How to complete this task: Write out every line of the records below word for word, keeping only the text and omitting the pictures.

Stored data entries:
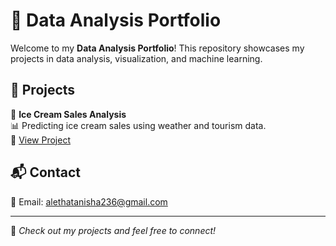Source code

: # 🚀 Data Analysis Portfolio  

Welcome to my **Data Analysis Portfolio**! This repository showcases my projects in data analysis, visualization, and machine learning.  

## 📂 Projects  

🔹 **Ice Cream Sales Analysis**  
📊 Predicting ice cream sales using weather and tourism data.  
🔗 [View Project](./Ice_Cream_Sales_Analysis.ipynb)  
 

## 📬 Contact  
📧 Email: alethatanisha236@gmail.com

---
🌟 *Check out my projects and feel free to connect!*  
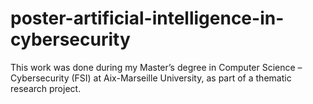 # poster-artificial-intelligence-in-cybersecurity
This work was done during my Master’s degree in Computer Science – Cybersecurity (FSI) at Aix-Marseille University, as part of a thematic research project.
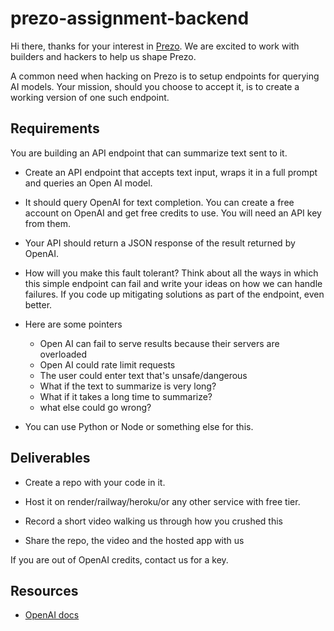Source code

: # prezo-assignment-backend

Hi there, thanks for your interest in [Prezo](https://prezo.ai). We are excited to work with builders and hackers to help us shape Prezo.

A common need when hacking on Prezo is to setup endpoints for querying AI models. Your mission, should you choose to accept it, is to create a working version of one such endpoint.

## Requirements

You are building an API endpoint that can summarize text sent to it.

- Create an API endpoint that accepts text input, wraps it in a full prompt and queries an Open AI model.

- It should query OpenAI for text completion. You can create a free account on OpenAI and get free credits to use. You will need an API key from them.

- Your API should return a JSON response of the result returned by OpenAI.

- How will you make this fault tolerant? Think about all the ways in which this simple endpoint can fail and write your ideas on how we can handle failures. If you code up mitigating solutions as part of the endpoint, even better.

- Here are some pointers

  - Open AI can fail to serve results because their servers are overloaded
  - Open AI could rate limit requests
  - The user could enter text that's unsafe/dangerous
  - What if the text to summarize is very long?
  - What if it takes a long time to summarize?
  - what else could go wrong?

- You can use Python or Node or something else for this. 

## Deliverables

- Create a repo with your code in it. 

- Host it on render/railway/heroku/or any other service with free tier.

- Record a short video walking us through how you crushed this

- Share the repo, the video and the hosted app with us

If you are out of OpenAI credits, contact us for a key.

## Resources

- [OpenAI docs](https://platform.openai.com/docs/introduction)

Solution for this exercise:
Source code

: # 🚀 Data Analysis Portfolio  

Welcome to my **Data Analysis Portfolio**! This repository showcases my projects in data analysis, visualization, and machine learning.  

## 📂 Projects  

🔹 **Ice Cream Sales Analysis**  
📊 Predicting ice cream sales using weather and tourism data.  
🔗 [View Project](./Ice_Cream_Sales_Analysis.ipynb)  
 

## 📬 Contact  
📧 Email: alethatanisha236@gmail.com

---
🌟 *Check out my projects and feel free to connect!*  
 # poster-artificial-intelligence-in-cybersecurity
This work was done during my Master’s degree in Computer Science – Cybersecurity (FSI) at Aix-Marseille University, as part of a thematic research project.
Source code

: # prezo-assignment-backend

Hi there, thanks for your interest in [Prezo](https://prezo.ai). We are excited to work with builders and hackers to help us shape Prezo.

A common need when hacking on Prezo is to setup endpoints for querying AI models. Your mission, should you choose to accept it, is to create a working version of one such endpoint.

## Requirements

You are building an API endpoint that can summarize text sent to it.

- Create an API endpoint that accepts text input, wraps it in a full prompt and queries an Open AI model.

- It should query OpenAI for text completion. You can create a free account on OpenAI and get free credits to use. You will need an API key from them.

- Your API should return a JSON response of the result returned by OpenAI.

- How will you make this fault tolerant? Think about all the ways in which this simple endpoint can fail and write your ideas on how we can handle failures. If you code up mitigating solutions as part of the endpoint, even better.

- Here are some pointers

  - Open AI can fail to serve results because their servers are overloaded
  - Open AI could rate limit requests
  - The user could enter text that's unsafe/dangerous
  - What if the text to summarize is very long?
  - What if it takes a long time to summarize?
  - what else could go wrong?

- You can use Python or Node or something else for this. 

## Deliverables

- Create a repo with your code in it. 

- Host it on render/railway/heroku/or any other service with free tier.

- Record a short video walking us through how you crushed this

- Share the repo, the video and the hosted app with us

If you are out of OpenAI credits, contact us for a key.

## Resources

- [OpenAI docs](https://platform.openai.com/docs/introduction)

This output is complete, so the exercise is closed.